### WHAT IS EXPECTED
Format the listing as a Markdown table with the columns Row and Line text, starting at its first line and ending at the line that contains "пыли Anti Dust Tech". Number each row and leave out blank lines.

Recorded data
==========
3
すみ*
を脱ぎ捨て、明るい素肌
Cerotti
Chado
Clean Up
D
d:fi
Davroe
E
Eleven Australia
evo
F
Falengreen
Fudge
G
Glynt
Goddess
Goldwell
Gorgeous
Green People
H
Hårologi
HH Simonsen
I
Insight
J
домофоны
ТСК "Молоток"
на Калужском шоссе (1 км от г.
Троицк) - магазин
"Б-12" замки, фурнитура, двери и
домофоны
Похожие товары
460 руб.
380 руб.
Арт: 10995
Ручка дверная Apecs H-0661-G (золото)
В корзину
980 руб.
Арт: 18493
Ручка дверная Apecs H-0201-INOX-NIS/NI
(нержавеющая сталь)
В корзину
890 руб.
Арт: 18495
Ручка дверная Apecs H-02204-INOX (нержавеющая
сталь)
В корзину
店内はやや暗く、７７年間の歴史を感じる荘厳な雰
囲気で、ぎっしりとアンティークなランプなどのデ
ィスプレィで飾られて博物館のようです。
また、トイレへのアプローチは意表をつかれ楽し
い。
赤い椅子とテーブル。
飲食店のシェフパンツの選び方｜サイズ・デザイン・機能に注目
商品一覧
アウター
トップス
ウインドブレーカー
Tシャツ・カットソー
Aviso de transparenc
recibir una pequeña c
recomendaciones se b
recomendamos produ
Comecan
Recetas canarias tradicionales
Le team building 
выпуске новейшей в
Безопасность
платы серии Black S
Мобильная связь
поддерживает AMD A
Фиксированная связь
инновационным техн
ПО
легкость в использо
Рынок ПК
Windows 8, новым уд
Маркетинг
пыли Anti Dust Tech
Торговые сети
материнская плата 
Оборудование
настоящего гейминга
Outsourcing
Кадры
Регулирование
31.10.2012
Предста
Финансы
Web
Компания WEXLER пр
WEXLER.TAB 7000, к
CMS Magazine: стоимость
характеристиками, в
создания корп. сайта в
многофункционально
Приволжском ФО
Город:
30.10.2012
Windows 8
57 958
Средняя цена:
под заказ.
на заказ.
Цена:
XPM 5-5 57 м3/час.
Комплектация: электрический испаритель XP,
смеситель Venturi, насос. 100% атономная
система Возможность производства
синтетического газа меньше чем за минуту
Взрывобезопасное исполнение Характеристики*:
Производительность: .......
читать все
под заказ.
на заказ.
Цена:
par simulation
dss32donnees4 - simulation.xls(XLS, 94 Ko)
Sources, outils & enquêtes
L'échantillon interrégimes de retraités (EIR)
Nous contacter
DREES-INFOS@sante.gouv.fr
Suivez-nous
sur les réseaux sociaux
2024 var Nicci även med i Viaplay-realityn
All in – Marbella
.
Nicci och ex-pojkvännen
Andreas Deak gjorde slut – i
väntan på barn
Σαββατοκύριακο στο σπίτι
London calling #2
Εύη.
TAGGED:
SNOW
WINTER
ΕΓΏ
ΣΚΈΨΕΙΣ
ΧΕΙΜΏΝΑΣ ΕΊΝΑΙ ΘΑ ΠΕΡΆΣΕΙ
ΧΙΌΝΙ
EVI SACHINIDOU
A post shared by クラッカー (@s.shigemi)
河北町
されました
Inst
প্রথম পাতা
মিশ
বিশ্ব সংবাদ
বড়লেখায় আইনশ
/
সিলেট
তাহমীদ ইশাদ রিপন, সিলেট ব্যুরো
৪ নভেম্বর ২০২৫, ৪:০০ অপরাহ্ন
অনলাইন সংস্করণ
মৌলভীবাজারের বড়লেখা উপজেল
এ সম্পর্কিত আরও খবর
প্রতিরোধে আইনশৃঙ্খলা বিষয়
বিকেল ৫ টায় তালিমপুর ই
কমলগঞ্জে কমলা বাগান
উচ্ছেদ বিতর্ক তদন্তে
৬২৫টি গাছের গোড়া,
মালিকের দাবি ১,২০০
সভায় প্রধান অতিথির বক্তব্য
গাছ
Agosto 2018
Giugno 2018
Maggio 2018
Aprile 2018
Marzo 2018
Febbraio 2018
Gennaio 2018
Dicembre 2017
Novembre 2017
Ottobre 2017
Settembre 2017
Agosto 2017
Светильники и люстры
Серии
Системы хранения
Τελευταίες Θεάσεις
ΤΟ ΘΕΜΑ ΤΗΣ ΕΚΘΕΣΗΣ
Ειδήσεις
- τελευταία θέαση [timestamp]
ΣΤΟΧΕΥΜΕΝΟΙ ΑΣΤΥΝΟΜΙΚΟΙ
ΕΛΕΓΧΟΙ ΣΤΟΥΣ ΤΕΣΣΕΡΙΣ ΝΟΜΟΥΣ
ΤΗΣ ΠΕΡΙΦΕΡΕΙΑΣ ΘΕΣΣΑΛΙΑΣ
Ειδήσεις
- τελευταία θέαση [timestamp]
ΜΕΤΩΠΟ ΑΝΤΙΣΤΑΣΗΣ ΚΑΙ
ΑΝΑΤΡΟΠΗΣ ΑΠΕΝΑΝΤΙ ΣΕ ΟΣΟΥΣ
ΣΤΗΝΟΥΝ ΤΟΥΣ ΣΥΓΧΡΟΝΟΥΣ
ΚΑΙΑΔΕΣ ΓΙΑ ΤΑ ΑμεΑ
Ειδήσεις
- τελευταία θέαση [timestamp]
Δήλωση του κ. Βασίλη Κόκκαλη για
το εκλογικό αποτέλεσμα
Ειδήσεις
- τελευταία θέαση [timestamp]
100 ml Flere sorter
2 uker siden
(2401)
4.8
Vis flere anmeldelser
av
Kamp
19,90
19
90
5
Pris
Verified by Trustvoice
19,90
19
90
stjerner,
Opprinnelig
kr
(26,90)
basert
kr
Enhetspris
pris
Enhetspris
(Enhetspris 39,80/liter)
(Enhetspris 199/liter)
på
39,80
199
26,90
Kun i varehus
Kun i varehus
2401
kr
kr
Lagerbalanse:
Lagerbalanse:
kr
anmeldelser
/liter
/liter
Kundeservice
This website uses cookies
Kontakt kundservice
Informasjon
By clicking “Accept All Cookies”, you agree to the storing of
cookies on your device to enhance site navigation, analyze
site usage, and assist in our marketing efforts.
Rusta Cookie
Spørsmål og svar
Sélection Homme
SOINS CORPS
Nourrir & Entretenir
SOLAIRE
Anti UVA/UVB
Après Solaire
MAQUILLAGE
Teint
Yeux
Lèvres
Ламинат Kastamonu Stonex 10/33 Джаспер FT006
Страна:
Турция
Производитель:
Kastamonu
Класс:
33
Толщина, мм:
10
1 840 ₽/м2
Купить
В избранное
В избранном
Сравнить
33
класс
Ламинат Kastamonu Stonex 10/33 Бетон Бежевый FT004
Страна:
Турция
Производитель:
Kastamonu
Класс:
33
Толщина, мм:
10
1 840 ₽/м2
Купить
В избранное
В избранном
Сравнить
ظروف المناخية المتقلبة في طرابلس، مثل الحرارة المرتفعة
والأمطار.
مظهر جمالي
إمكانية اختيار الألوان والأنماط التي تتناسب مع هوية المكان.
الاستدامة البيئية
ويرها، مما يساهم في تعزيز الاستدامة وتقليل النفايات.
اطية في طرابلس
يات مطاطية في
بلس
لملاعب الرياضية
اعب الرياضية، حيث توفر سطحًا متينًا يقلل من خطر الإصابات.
==========
### OUTPUT OF THE EXERCISE
| Row | Line text |
|---|---|
| 1 | 3 |
| 2 | すみ* |
| 3 | を脱ぎ捨て、明るい素肌 |
| 4 | Cerotti |
| 5 | Chado |
| 6 | Clean Up |
| 7 | D |
| 8 | d:fi |
| 9 | Davroe |
| 10 | E |
| 11 | Eleven Australia |
| 12 | evo |
| 13 | F |
| 14 | Falengreen |
| 15 | Fudge |
| 16 | G |
| 17 | Glynt |
| 18 | Goddess |
| 19 | Goldwell |
| 20 | Gorgeous |
| 21 | Green People |
| 22 | H |
| 23 | Hårologi |
| 24 | HH Simonsen |
| 25 | I |
| 26 | Insight |
| 27 | J |
| 28 | домофоны |
| 29 | ТСК "Молоток" |
| 30 | на Калужском шоссе (1 км от г. |
| 31 | Троицк) - магазин |
| 32 | "Б-12" замки, фурнитура, двери и |
| 33 | домофоны |
| 34 | Похожие товары |
| 35 | 460 руб. |
| 36 | 380 руб. |
| 37 | Арт: 10995 |
| 38 | Ручка дверная Apecs H-0661-G (золото) |
| 39 | В корзину |
| 40 | 980 руб. |
| 41 | Арт: 18493 |
| 42 | Ручка дверная Apecs H-0201-INOX-NIS/NI |
| 43 | (нержавеющая сталь) |
| 44 | В корзину |
| 45 | 890 руб. |
| 46 | Арт: 18495 |
| 47 | Ручка дверная Apecs H-02204-INOX (нержавеющая |
| 48 | сталь) |
| 49 | В корзину |
| 50 | 店内はやや暗く、７７年間の歴史を感じる荘厳な雰 |
| 51 | 囲気で、ぎっしりとアンティークなランプなどのデ |
| 52 | ィスプレィで飾られて博物館のようです。 |
| 53 | また、トイレへのアプローチは意表をつかれ楽し |
| 54 | い。 |
| 55 | 赤い椅子とテーブル。 |
| 56 | 飲食店のシェフパンツの選び方｜サイズ・デザイン・機能に注目 |
| 57 | 商品一覧 |
| 58 | アウター |
| 59 | トップス |
| 60 | ウインドブレーカー |
| 61 | Tシャツ・カットソー |
| 62 | Aviso de transparenc |
| 63 | recibir una pequeña c |
| 64 | recomendaciones se b |
| 65 | recomendamos produ |
| 66 | Comecan |
| 67 | Recetas canarias tradicionales |
| 68 | Le team building  |
| 69 | выпуске новейшей в |
| 70 | Безопасность |
| 71 | платы серии Black S |
| 72 | Мобильная связь |
| 73 | поддерживает AMD A |
| 74 | Фиксированная связь |
| 75 | инновационным техн |
| 76 | ПО |
| 77 | легкость в использо |
| 78 | Рынок ПК |
| 79 | Windows 8, новым уд |
| 80 | Маркетинг |
| 81 | пыли Anti Dust Tech |